Çarşıya pazara çıkan eve geldiğinde, çantasındaki paraları birkaç kez sayıyor. Pahalılık bir türlü düşmüyor. Kimisinin çantasında zaten para kalmıyor. Marketlerde eskiyi düşünerek alış veriş yapanlar, paraları yetmeyince, aldıkları ürünlerin yarısını kasada bırakıyor. Çok sayıda böyle vatandaşla karşılaşıyorum. Cepteki para kasada tutmayınca, örünler kasaya bırakılıyor. Bir kesimde kredi kartına dayanıyor, eskiden bir laf vardı. Borç bini geçince, tavuk eti yenilir deniliyordu. Şimdilerde, beyaz atın fiyat artışlarına bile yetişen sayısı azaldı.
DAR GELİRLİNİN SIRTINDA
Kısacası ekonomide izlenen politikaların halkın alım gücünü düşürdüğü pratikte de görülüyor. Yaz geldi geçti, hiçbir dönemde domates bu kadar yüksek fiyatı görmedi. Eskişehir’de sebze ve meyve depomuz Sakarya vadisinde altın da ararsak, vah halimize diyeceğiz. Bu konuda Eskişehir- Bilecik Tabip odamız güzel bir açıklama yaptı. Ekonomimizi yönetenler işin kolayına kaçıyor. Dolaylı vergiler ile olayı çözmeye çalışıyorlar. Böylelikle var olan ekonomik krizde dar gelirlinin sırtına sarılmış oluyor. Oturduğu yerden cep telefonu vasıtasıyla milyonlar kazananlar da var.
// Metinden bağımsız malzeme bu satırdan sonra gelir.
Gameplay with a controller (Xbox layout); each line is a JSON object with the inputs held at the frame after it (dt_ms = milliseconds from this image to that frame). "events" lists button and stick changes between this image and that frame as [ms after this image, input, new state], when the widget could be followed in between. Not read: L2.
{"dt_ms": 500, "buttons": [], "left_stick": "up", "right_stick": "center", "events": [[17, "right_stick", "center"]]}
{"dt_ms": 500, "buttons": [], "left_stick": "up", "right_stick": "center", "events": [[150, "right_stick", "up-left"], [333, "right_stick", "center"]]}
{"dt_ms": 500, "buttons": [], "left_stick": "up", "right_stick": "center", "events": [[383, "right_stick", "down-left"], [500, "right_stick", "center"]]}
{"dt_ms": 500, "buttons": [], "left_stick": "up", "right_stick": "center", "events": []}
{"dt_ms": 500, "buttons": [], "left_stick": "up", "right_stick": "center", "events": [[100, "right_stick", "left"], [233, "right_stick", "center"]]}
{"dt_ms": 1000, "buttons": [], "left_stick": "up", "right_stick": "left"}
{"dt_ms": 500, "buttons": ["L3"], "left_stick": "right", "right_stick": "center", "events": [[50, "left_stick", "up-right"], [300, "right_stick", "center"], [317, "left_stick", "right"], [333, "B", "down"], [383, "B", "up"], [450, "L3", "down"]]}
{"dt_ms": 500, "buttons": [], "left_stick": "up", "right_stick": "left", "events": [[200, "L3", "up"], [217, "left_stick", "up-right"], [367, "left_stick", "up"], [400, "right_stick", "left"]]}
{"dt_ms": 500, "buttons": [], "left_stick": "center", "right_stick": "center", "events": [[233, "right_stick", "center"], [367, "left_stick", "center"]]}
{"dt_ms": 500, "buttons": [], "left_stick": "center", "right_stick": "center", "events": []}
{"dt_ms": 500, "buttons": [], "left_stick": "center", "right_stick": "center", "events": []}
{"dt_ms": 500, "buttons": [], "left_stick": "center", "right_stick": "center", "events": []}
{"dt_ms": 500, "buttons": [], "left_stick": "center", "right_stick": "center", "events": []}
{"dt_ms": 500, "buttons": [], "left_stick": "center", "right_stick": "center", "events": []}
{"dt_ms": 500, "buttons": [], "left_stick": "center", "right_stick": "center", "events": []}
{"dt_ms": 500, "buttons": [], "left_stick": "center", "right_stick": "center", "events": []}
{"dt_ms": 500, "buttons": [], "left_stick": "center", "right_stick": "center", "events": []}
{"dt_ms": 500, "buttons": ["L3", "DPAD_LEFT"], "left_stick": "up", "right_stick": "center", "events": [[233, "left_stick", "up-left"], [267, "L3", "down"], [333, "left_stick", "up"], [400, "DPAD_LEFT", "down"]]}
Bu durum hoş değil tabii ki, bir denge olması, katmanlar arasında uçurumun büyük olmaması gerekiyor.
GERİDE KALAN VAR MI?
Son yıllarda ekonomi yönetiminde kim olursa, olsun şu lafları duyduk. ‘En kötüsü geride kaldı”, “ Mart, Şubattan, Nisan Mart’tan iyi olacak”, “ Şöyle bir uyusak, 6 ay sonra uyansak”. “En kötü günler feride kaldı”. Ama dar gelirli halk, ekonominin düzeldiğini, cebi rahatlamadan inanmayacak. Pazar da, çarşı da görmek istiyor.
CANI ÇIKMASIN
Bu köşede sürekli yazıyorum. Turgut Özal’dan bu yana Neoliberal politikalar izleniyor. Geldiğimiz nokta o zamandan bu yana Neoliberal politikalar devam ediyor. Yani, bu anlayışı halk dilinde ‘Altta kalanın canı çıksın” olarak tercüme edebiliriz. Şimdi, ciddi anlamda iflaslar gündeme geliyor. İşsizlik yükselecek. Sesler de yükselecek. En başta emekliler ile asgari ücretlilerin durumu görülüyor. Alım gücü aydan aya azalıyor. Birbiri ile anlaşamayan sendikalar bile ücretler konusunda işbirliği yapıyor. Çünkü durum görülüyor.
ESKİYE BENZEMİYOR
Yaşadığımız sıkıntıların, 94 krizi ile 2001 ve 2008 krizinden çok farklı olduğu görülüyor. Krizin bedelini yüzde 80’lik kesim ödememelidir. Bir yerde ekonomik kriz varsa, alım gücü yoksa, huzurda yoktur. Milli gelirden herkes payını eşit şekilde almalıdır. Türkiye dünyada önemli bir ülkedir. Neoliberal politikalardan vazgeçilerek, sorunlar çözülür. Hiçbir zaman kurtuluş savaşındaki günlerden daha kötü günler görmedik. O günleri Atatürk’ün geliştirdiği politikalar ile alt ettik. Bu günlerde atlatılır. Türkiye’nin batının mereklerinde sıcak para aramasına gerek yok. Batının sıcak parası vurgun için geliyor. Bizi daha kötü yapıyor. Komşularımız ve Avrasya var. Petrol, doğalgaz komşularda var. Dengeli dış politika işimizi kolaylaştırır. Ekonomik sıkıntılara çalışan ve dar gelirli kesimin tepki göstermesi de normaldir.